At the same time, the prospects offered by the Malaysian market are enough to trigger salivation. Of the 500,000-odd babies born there every year, about 120,000 - those born in private hospitals - are considered the "addressable market" for cord blood storage services.
"The total market size (in Malaysia) is only about 10,000 a year, so there's a lot of growth potential," Mr Yee says.
Now, having cornered the cradle-to-avoiding-the-grave market, Cordlife has turned its attention to everything in between.
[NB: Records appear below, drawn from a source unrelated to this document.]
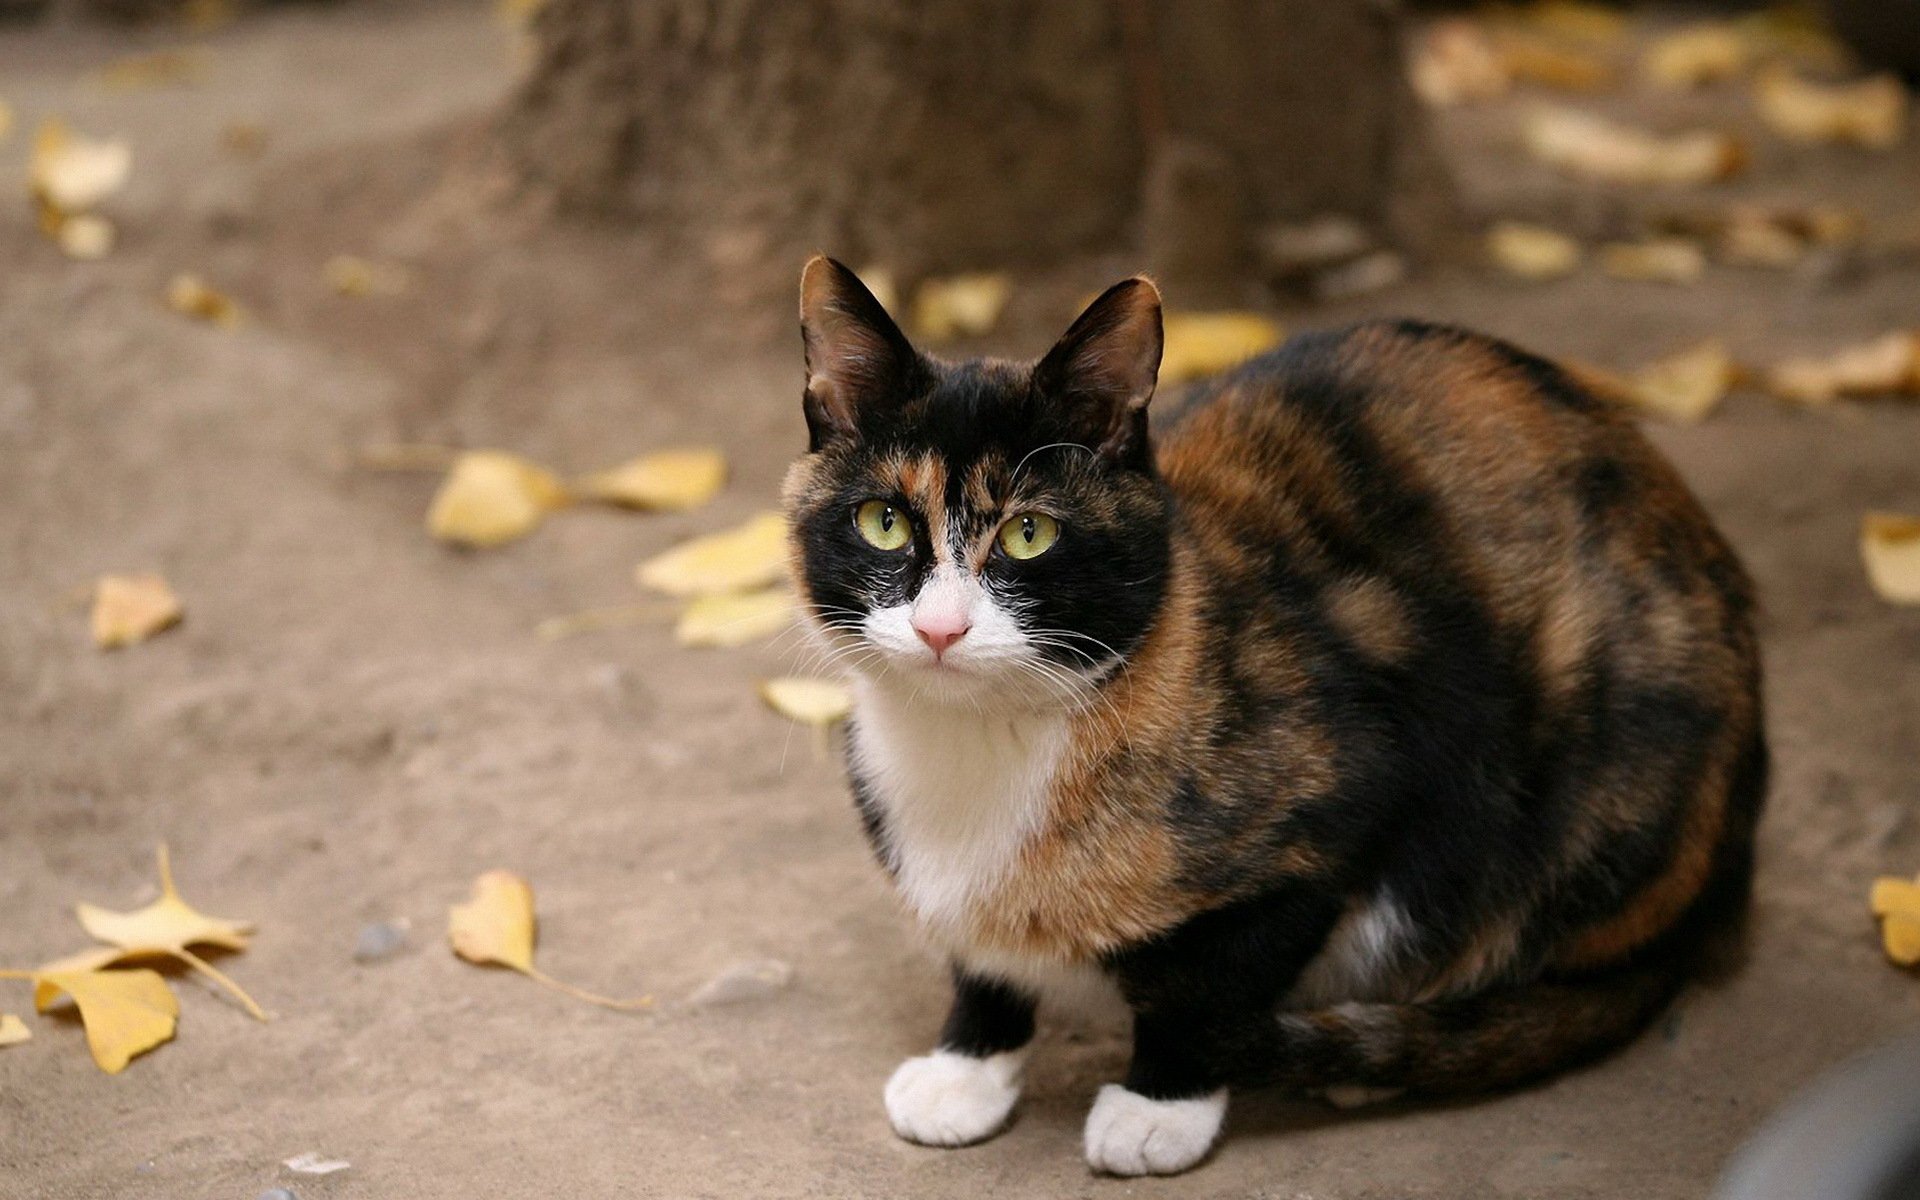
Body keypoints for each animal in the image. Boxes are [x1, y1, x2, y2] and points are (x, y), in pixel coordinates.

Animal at [775, 257, 1758, 1175]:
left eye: (1029, 534)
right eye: (883, 521)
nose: (941, 629)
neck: (985, 747)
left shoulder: (1350, 801)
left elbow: (1210, 985)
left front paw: (1158, 1107)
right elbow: (980, 959)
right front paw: (967, 1067)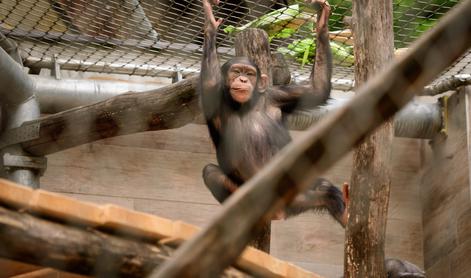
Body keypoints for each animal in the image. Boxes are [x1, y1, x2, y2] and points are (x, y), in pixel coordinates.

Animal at [199, 0, 346, 226]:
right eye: (236, 71)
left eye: (250, 73)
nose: (242, 79)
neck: (246, 105)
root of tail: (280, 210)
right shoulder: (213, 95)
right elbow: (209, 80)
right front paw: (210, 23)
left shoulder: (278, 96)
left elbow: (317, 90)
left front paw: (321, 25)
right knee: (210, 172)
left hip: (296, 197)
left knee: (323, 189)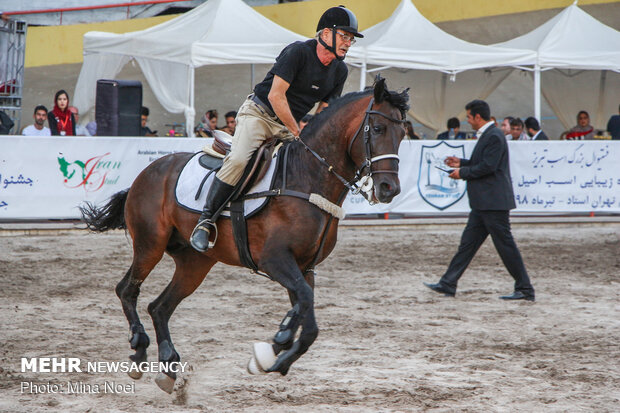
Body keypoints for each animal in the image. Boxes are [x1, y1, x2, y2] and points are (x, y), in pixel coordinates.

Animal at [81, 78, 412, 392]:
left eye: (402, 134)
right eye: (378, 128)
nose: (389, 189)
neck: (307, 178)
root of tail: (149, 171)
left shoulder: (304, 267)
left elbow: (308, 319)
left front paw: (277, 351)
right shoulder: (274, 260)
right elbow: (304, 303)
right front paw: (278, 343)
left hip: (195, 263)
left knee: (159, 307)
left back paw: (168, 365)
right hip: (150, 244)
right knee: (128, 290)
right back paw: (139, 350)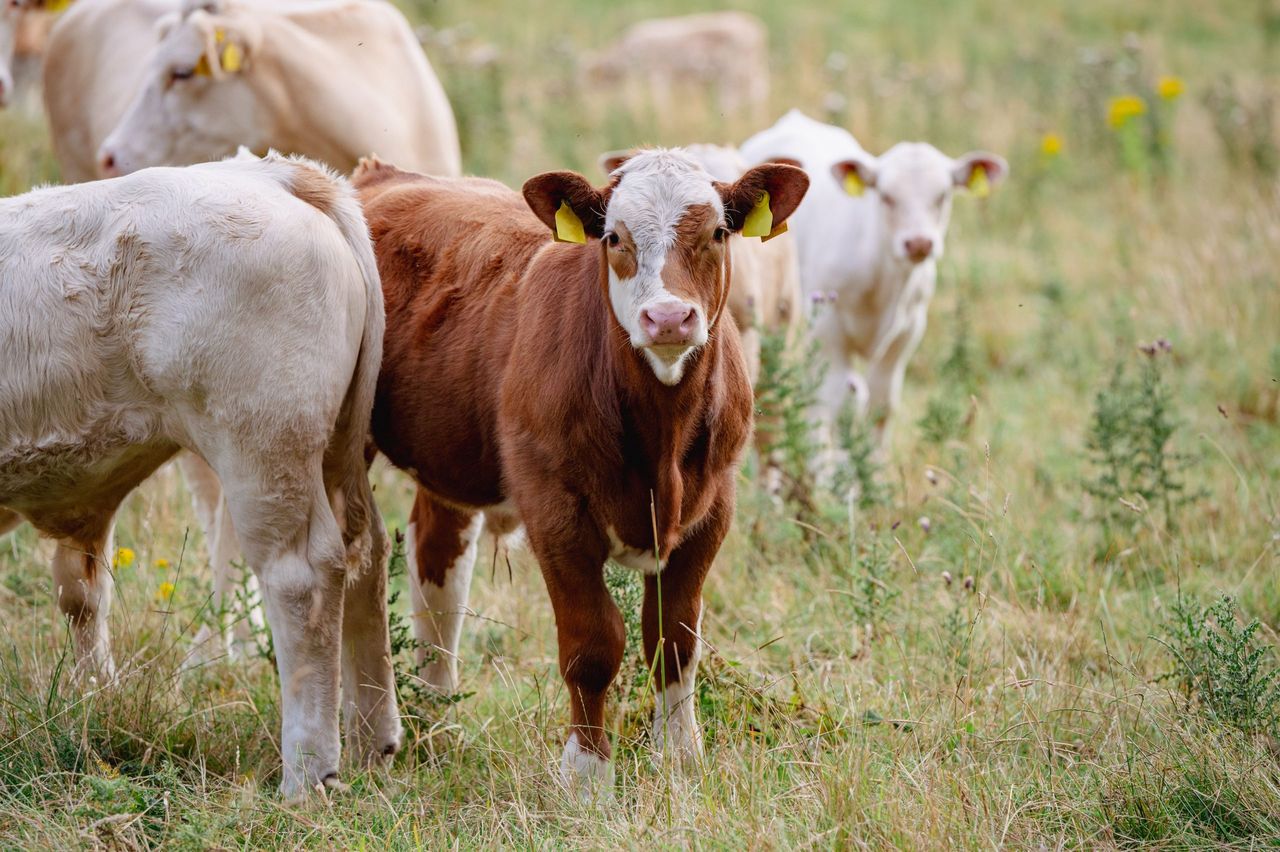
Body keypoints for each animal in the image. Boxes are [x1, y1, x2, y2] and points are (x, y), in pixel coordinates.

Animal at [0, 152, 400, 798]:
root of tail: (274, 174)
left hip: (262, 449)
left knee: (304, 578)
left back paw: (306, 775)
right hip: (337, 447)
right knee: (366, 551)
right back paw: (371, 742)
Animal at [352, 150, 808, 795]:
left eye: (718, 233)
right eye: (614, 238)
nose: (669, 318)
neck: (661, 443)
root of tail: (381, 173)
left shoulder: (713, 506)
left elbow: (674, 636)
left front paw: (680, 758)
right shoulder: (555, 511)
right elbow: (593, 645)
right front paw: (587, 774)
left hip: (450, 456)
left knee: (437, 565)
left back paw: (437, 722)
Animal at [583, 12, 769, 118]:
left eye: (591, 79)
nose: (590, 106)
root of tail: (756, 29)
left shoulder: (656, 72)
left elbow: (659, 101)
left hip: (736, 70)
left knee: (738, 98)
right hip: (749, 70)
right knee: (756, 92)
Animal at [740, 109, 1007, 460]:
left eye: (943, 196)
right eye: (886, 196)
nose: (919, 243)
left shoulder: (907, 332)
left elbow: (881, 405)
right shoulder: (826, 328)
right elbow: (828, 400)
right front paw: (823, 468)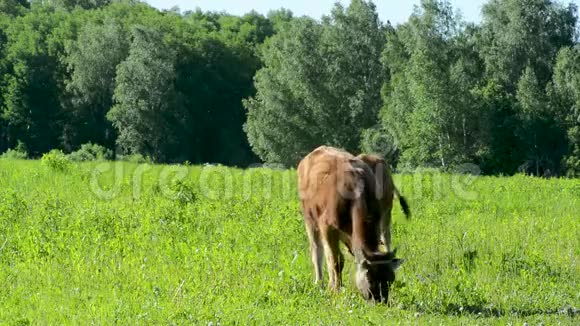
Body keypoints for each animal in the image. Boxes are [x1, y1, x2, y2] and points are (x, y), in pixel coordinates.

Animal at [296, 146, 410, 304]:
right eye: (370, 279)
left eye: (391, 280)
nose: (381, 301)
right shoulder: (327, 227)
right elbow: (336, 260)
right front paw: (335, 289)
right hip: (310, 219)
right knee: (317, 250)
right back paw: (320, 282)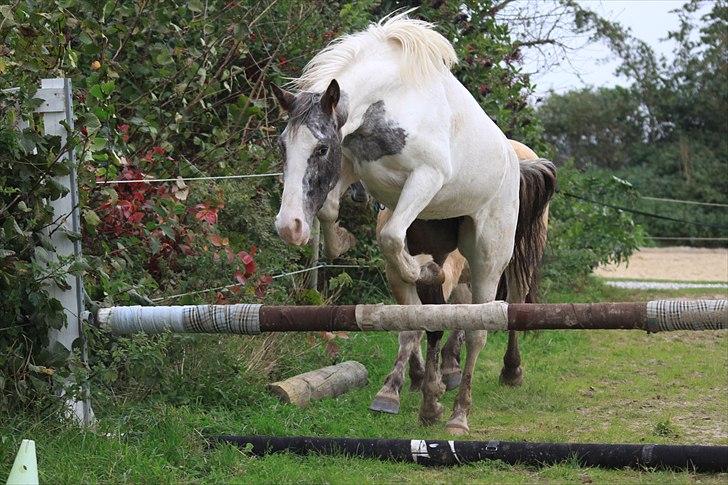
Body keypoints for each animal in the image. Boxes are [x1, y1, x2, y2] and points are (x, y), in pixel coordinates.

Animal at [272, 13, 552, 432]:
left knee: (478, 330)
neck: (391, 99)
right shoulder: (352, 163)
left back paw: (460, 413)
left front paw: (415, 267)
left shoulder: (426, 177)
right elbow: (330, 210)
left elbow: (390, 237)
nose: (288, 227)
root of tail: (515, 163)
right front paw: (342, 241)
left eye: (321, 148)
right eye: (283, 146)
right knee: (434, 315)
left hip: (489, 257)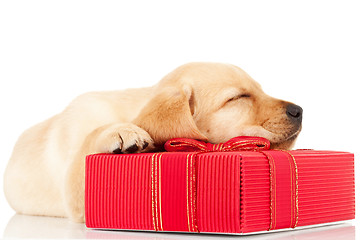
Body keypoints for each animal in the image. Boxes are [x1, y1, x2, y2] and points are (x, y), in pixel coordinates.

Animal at [4, 62, 302, 223]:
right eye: (238, 98)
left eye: (260, 90)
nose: (299, 110)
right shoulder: (75, 195)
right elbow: (93, 134)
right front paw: (122, 131)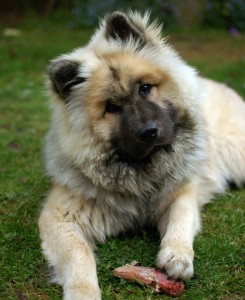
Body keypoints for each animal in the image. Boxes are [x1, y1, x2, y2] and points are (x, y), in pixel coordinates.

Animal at [38, 10, 245, 298]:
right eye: (111, 108)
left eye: (145, 88)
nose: (149, 132)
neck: (142, 171)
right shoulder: (59, 217)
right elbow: (80, 254)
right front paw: (84, 291)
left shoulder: (181, 193)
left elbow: (181, 220)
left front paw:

An awful lot of time can go by between a baby's birth and his need to draw on stem cells for treatment in his advanced years, and Cordlife is determined to play a role in those intervening years.
To this end, the company has begun to establish itself in what Mr Yee calls the "mum-and-child segment". "We will be in a position to charge the customers at different points in time of his...life," Mr Yee explains.
The first signs of this strategy are visible in one of the company's latest products - MetaScreen - which uses metabolic screening that tests for up to 110 "metabolic deficiencies". The idea, Mr Yee says, is that having screened their baby for such deficiencies, parents will be able to take corrective action such as consulting with an early childhood physician or therapist.
Right now, Cordlife is offering this service in India, but other markets beckon if the health authorities of other countries in the region greenlight the service.
If Mr Yee has his way, more services for the mum-and-child segment will soon follow MetaScreen. "We have new products that we're going to be launching across the market to fill up this gap," he says.
While a concerted effort is being made to broaden the scope of what Cordlife can do, there is even greater certainty about what the firm will not do, which is to venture too far from what it does best.
"We're a multiple product healthcare company... firmly anchored in the mother-and-child segment. I don't want to go into other segments because that is a diversification strategy. I want to fix my operating leverage firmly on one anchor, one fulcrum. And this fulcrum is the mum and the child," Mr Yee says.
Underneath that fulcrum, there will certainly be no carpeting.